▸ **Esercizio assegnato A**: Trasforma in un elenco JSON di stringhe la parte delle voci che va dal loro inizio fino alla riga contenente "white circle: moved 1 px up", compresa, con una stringa per ogni riga e senza righe vuote. Escludi le immagini dal risultato.

▸ **Testo fornito**:
La Commissione regolamento ha possibilità di esaminare i problemi di questa natura. La deliberazione finale del Comune è molto esplicita ancorché si possa contestare; essa dice: "delibera di interrogare, ai sensi dell'art. 62 dello Statuto regionale, il Consiglio regionale della Regione Piemonte, a che, nella sua facoltà, esprima parere e quindi interpretazione autentica dell'art. 85....". Sappiamo che Giunta e Commissione lavorano di comune intesa ed è ovvio che su un argomento così delicato il Presidente della Commissione, nell'esprimere un parere o nel suggerire qualche procedura chiederebbe la presenza del Presidente della Giunta in sede di Commissione per sviluppare il discorso. Questa soluzione mi pare assai corretta, da tutti i punti di vista, e partecipata, però se si vuole sottoporre questa interrogazione ad un dibattito preventivo, l'iter potrà essere deciso dalla Commissione del regolamento o dalla Commissione dei Capigruppo.

▸ **Esercizio assegnato B**:
Per ciascuna affermazione indica se concorda con il testo sulla Commissione regolamento, rispondendo sì o no e citando alla lettera le parole del testo che lo stabiliscono.
(i) La deliberazione del Comune richiama l'art. 62 dello Statuto regionale.
(ii) Giunta e Commissione lavorano in disaccordo tra loro.
(iii) L'iter dell'eventuale dibattito preventivo potrà essere deciso soltanto dalla Giunta.

▸ **Voci estratte**:
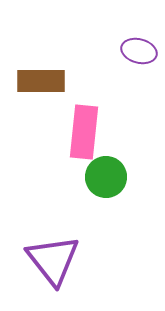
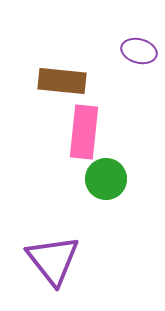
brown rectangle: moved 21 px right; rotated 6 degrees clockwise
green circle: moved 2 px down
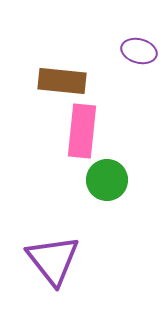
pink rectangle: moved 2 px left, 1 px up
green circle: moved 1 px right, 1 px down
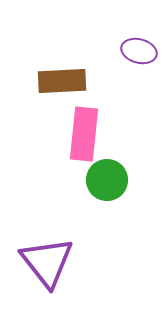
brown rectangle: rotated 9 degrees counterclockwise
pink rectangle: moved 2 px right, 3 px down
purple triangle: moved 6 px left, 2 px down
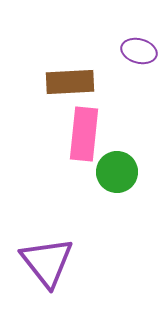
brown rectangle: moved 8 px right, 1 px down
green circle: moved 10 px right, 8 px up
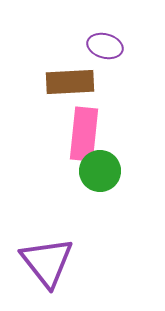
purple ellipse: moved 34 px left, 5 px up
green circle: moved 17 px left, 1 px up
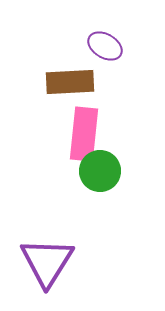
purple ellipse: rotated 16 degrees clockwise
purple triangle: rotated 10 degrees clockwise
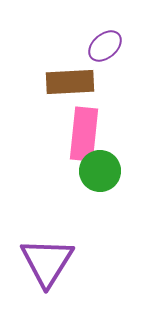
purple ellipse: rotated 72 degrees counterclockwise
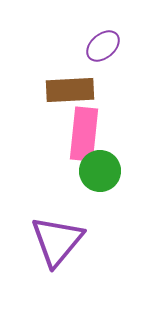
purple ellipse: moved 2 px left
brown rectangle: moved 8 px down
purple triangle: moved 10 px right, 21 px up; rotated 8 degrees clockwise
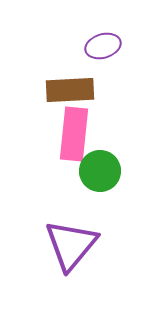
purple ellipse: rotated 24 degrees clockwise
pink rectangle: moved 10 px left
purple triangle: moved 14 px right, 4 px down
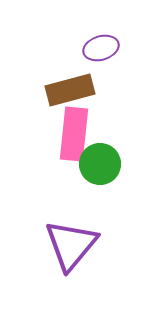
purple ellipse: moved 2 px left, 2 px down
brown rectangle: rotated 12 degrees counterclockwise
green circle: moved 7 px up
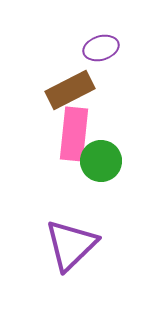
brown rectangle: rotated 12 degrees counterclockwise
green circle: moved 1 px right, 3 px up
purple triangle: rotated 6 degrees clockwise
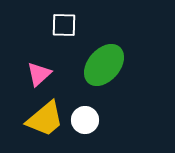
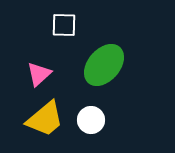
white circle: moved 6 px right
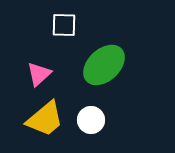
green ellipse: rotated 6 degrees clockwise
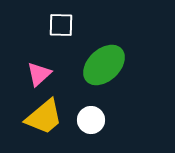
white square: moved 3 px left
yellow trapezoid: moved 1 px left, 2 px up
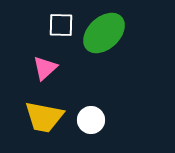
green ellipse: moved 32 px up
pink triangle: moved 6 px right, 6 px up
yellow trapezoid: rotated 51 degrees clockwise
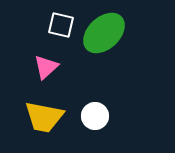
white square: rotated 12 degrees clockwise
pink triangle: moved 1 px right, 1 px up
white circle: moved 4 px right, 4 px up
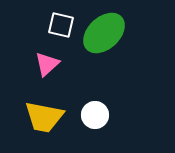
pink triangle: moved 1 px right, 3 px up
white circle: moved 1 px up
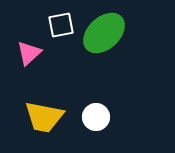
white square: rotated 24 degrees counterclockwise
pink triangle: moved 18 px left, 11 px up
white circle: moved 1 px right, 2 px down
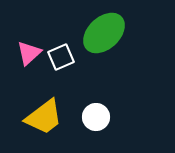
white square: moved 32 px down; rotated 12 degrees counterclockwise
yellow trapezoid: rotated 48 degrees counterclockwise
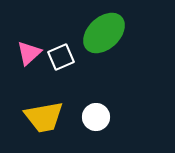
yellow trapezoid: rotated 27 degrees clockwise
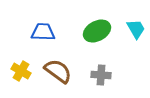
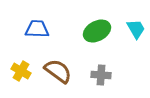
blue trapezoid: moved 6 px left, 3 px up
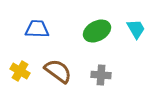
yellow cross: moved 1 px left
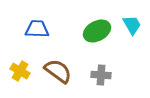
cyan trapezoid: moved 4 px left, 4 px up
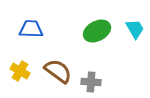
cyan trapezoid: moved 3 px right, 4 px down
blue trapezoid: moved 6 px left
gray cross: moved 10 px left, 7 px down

▸ **Risultato A**:
[
  "brown rectangle: moved 21 px right; rotated 6 degrees clockwise",
  "green circle: moved 2 px down",
  "pink rectangle: moved 2 px left, 1 px up",
  "green circle: moved 1 px right, 1 px down",
  "brown rectangle: rotated 9 degrees counterclockwise",
  "pink rectangle: moved 2 px right, 3 px down",
  "purple triangle: moved 6 px left, 2 px down",
  "brown rectangle: moved 8 px right, 1 px down",
  "green circle: moved 10 px right, 8 px up",
  "purple ellipse: moved 34 px left, 5 px up",
  "green circle: moved 17 px left, 1 px up",
  "purple ellipse: rotated 16 degrees clockwise",
  "purple triangle: rotated 10 degrees clockwise",
  "purple ellipse: rotated 72 degrees counterclockwise",
  "purple ellipse: moved 2 px left",
  "brown rectangle: moved 8 px down",
  "purple triangle: moved 10 px right, 21 px up; rotated 8 degrees clockwise",
  "purple ellipse: rotated 24 degrees clockwise",
  "pink rectangle: moved 10 px left",
  "purple triangle: moved 14 px right, 4 px down",
  "purple ellipse: moved 2 px left, 2 px down",
  "brown rectangle: rotated 12 degrees counterclockwise",
  "green circle: moved 7 px up",
  "brown rectangle: rotated 12 degrees counterclockwise",
  "green circle: moved 1 px right, 3 px up",
  "purple triangle: rotated 6 degrees clockwise",
  "white circle: moved 6 px right",
  "green ellipse: rotated 6 degrees clockwise",
  "white square: moved 3 px left",
  "yellow trapezoid: moved 1 px left, 2 px up",
  "green ellipse: moved 32 px up",
  "pink triangle: moved 6 px right, 6 px up",
  "yellow trapezoid: rotated 51 degrees clockwise",
  "white square: rotated 12 degrees clockwise",
  "pink triangle: moved 1 px right, 1 px up",
  "white circle: moved 4 px right, 4 px up",
  "pink triangle: moved 1 px right, 3 px up",
  "white circle: moved 1 px up"
]

▸ **Risultato B**:
(i) Sì: "ai sensi dell'art. 62 dello Statuto regionale"
(ii) No: "Sappiamo che Giunta e Commissione lavorano di comune intesa"
(iii) No: "l'iter potrà essere deciso dalla Commissione del regolamento o dalla Commissione dei Capigruppo"